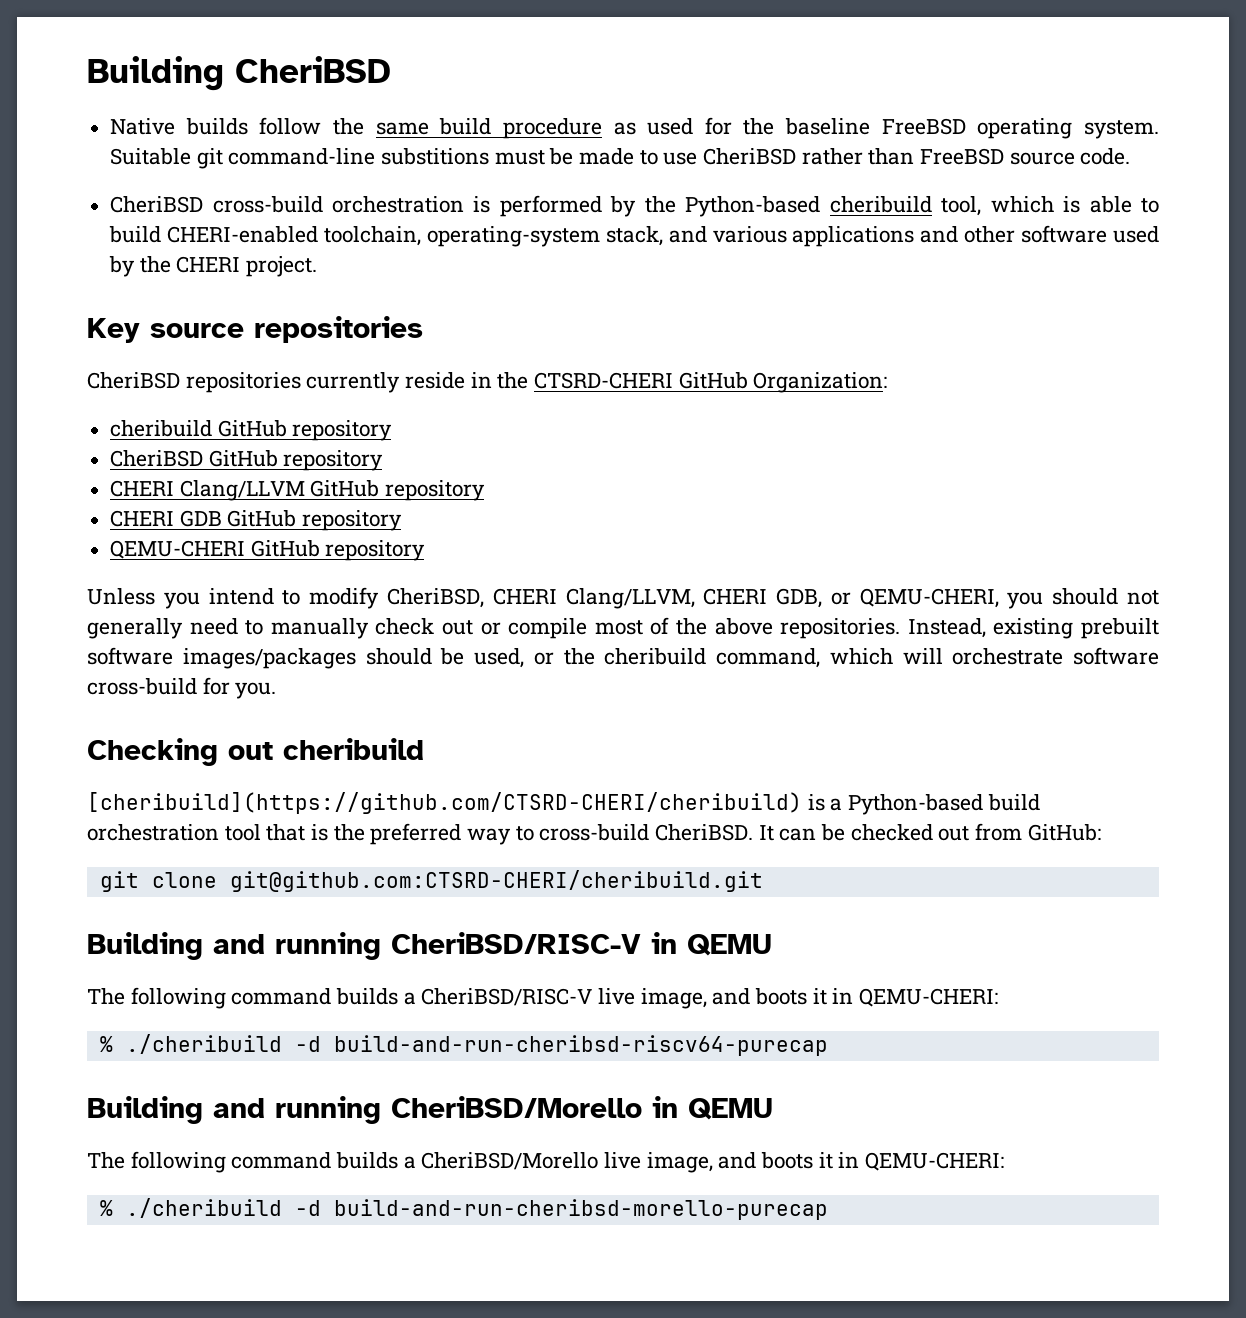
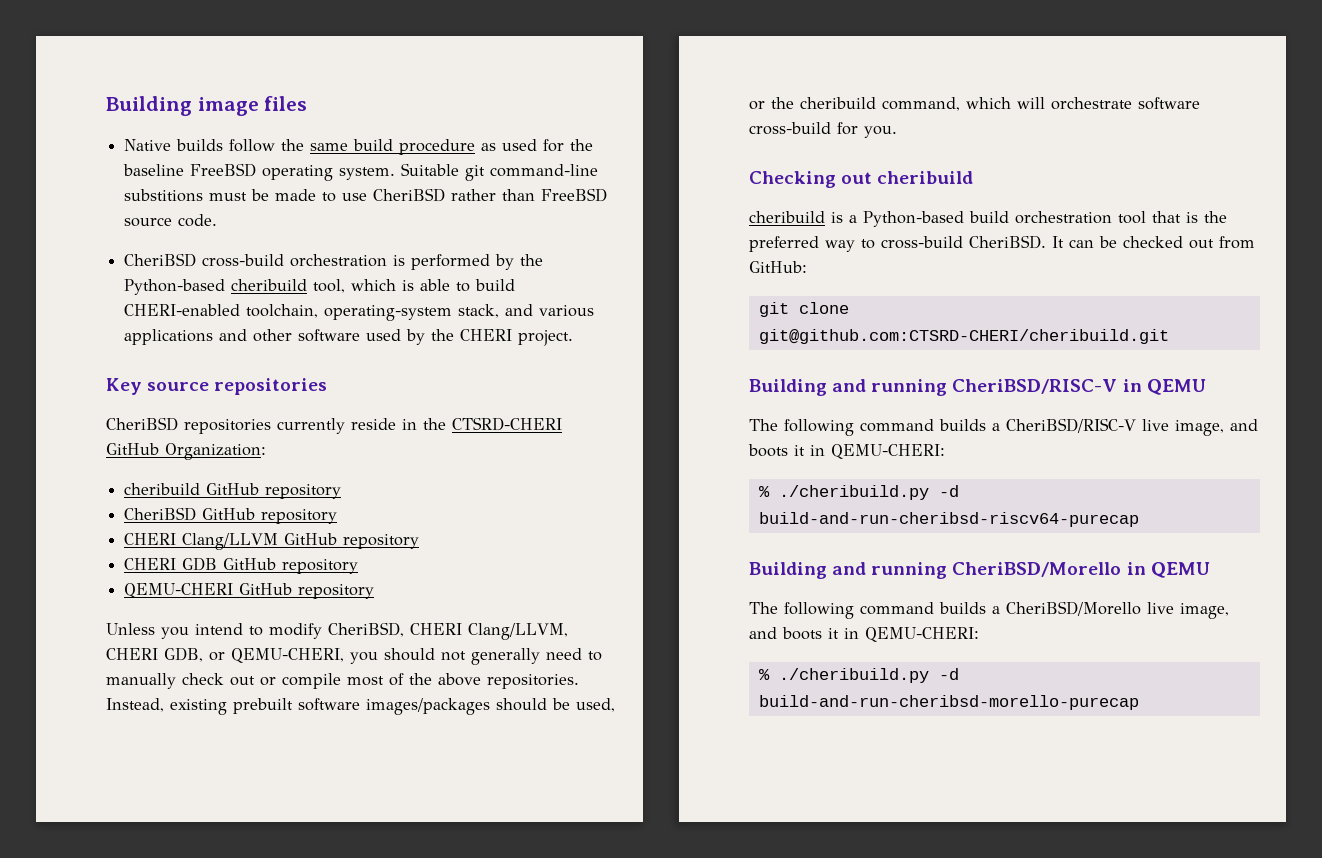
[87,56,391,91] Building CheriBSD -> [106,96,308,116] Building image files
[87,792,802,814] [cheribuild](https://github.com/CTSRD-CHERI/cheribuild) -> [749,211,825,223] cheribuild
[125,1034,282,1054] ./cheribuild -> [778,485,929,500] ./cheribuild.py
[125,1198,282,1218] ./cheribuild -> [778,668,929,683] ./cheribuild.py

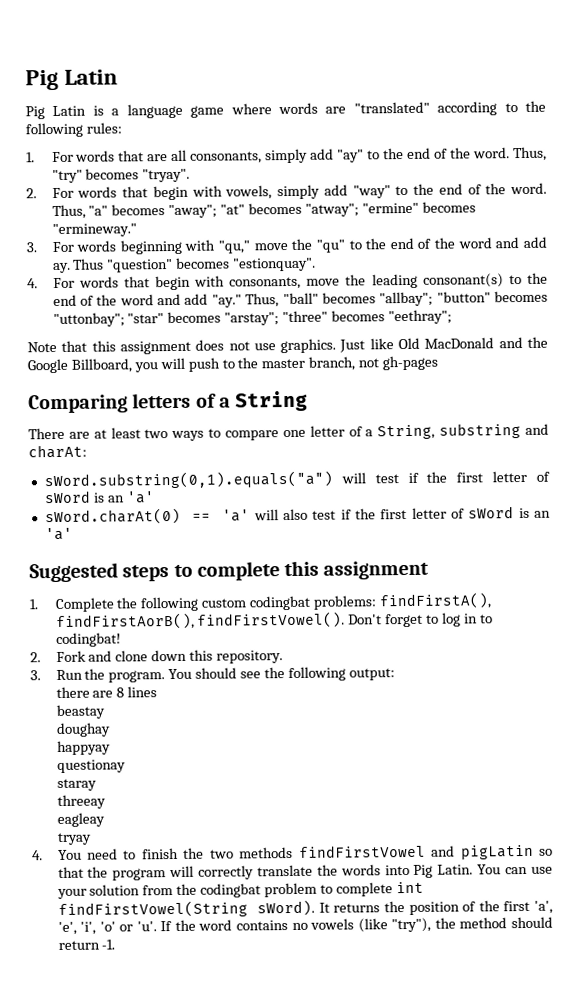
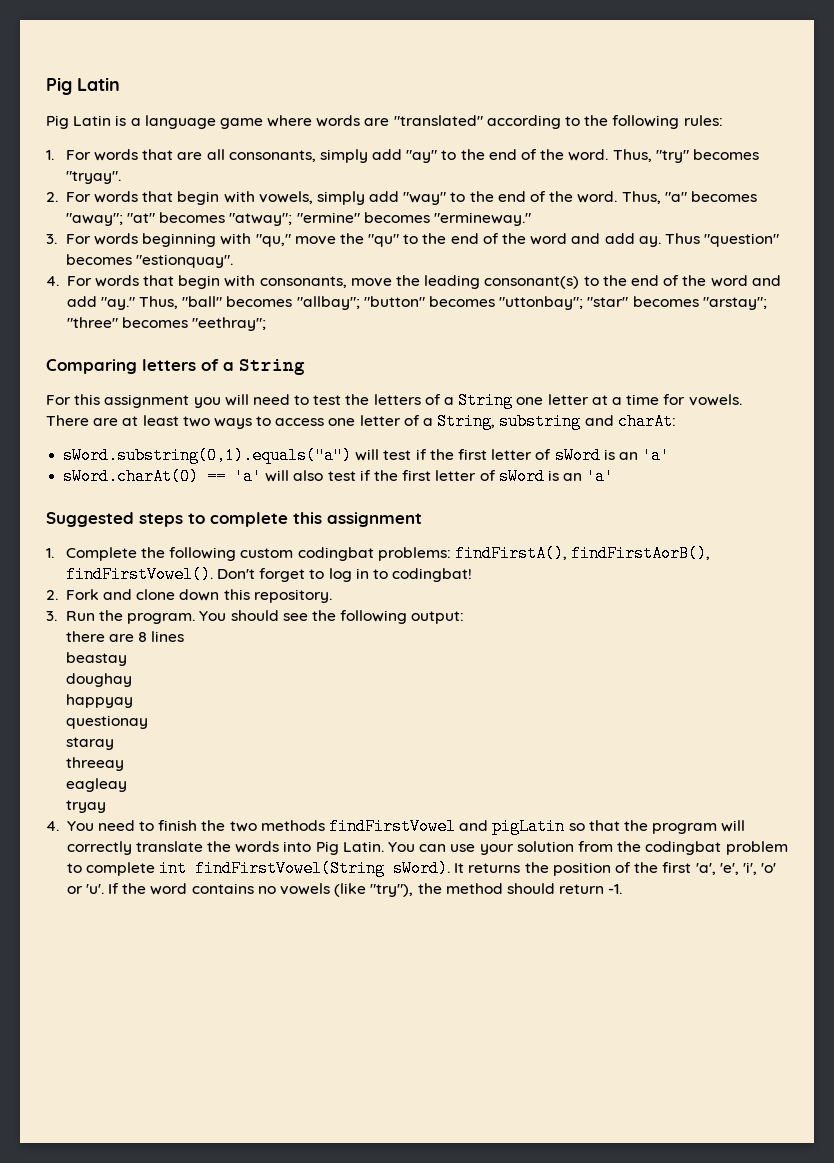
[27,336,549,355] [27,355,439,374] // Note that this assignment does not use graphics. Just like Old MacDonald and the Google Billboard, you will push to the master branch, not gh-pages -> (267, 324) none
(309, 401) none -> [46,392,742,409] For this assignment you will need to test the letters of a String one letter at a time for vowels.
[225,430,279,441] compare -> [275,418,325,426] access

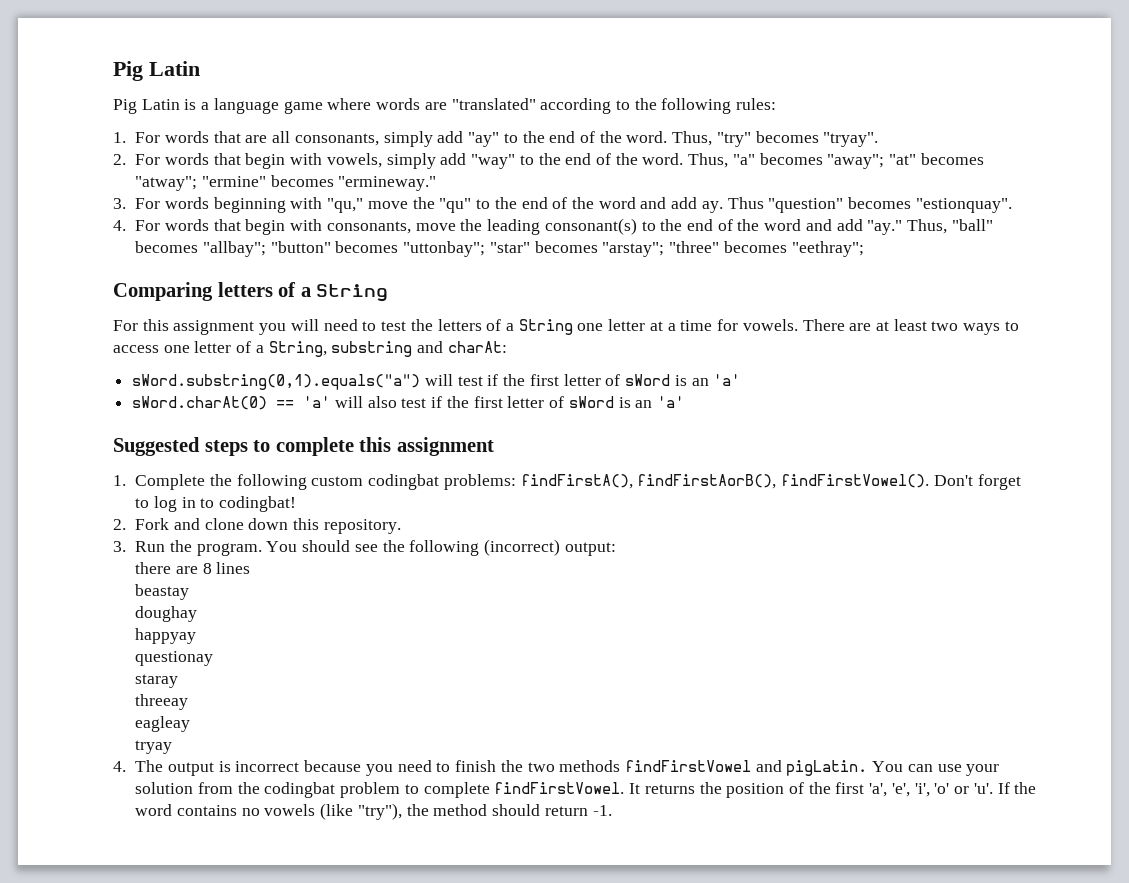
(408, 617) none -> [484,539,561,556] (incorrect)
[66,821,94,831] You -> [135,760,393,776] The output is incorrect because you
[492,818,746,835] [66,841,384,855] pigLatin so that the program will correctly translate the words into Pig Latin. -> [786,760,868,776] pigLatin.
[159,860,451,877] int findFirstVowel(String sWord). -> [494,782,625,794] findFirstVowel.

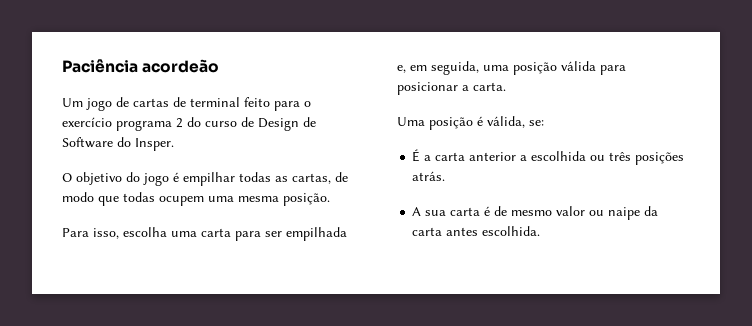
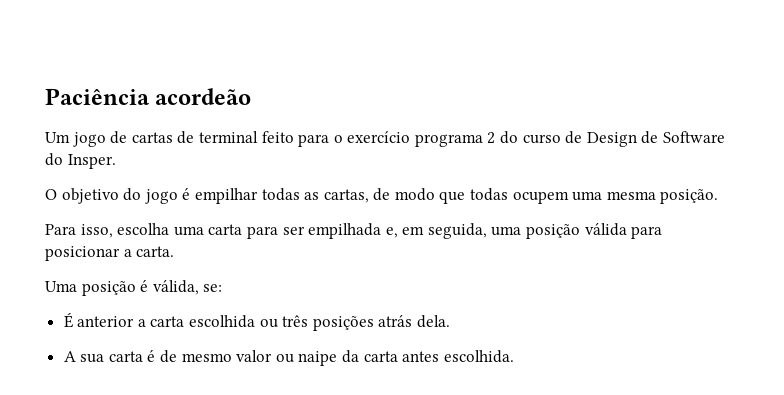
(421, 155) none -> [77,316,135,327] anterior
[469,152,528,161] anterior a -> (185, 321) none
[412,171,446,181] atrás. -> [378,315,451,328] atrás dela.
==*==
_Work item_.
Where does "incorrect" appear in the records above? Copy every line that has it.

_Your response_.
(408, 617) none -> [484,539,561,556] (incorrect)
[66,821,94,831] You -> [135,760,393,776] The output is incorrect because you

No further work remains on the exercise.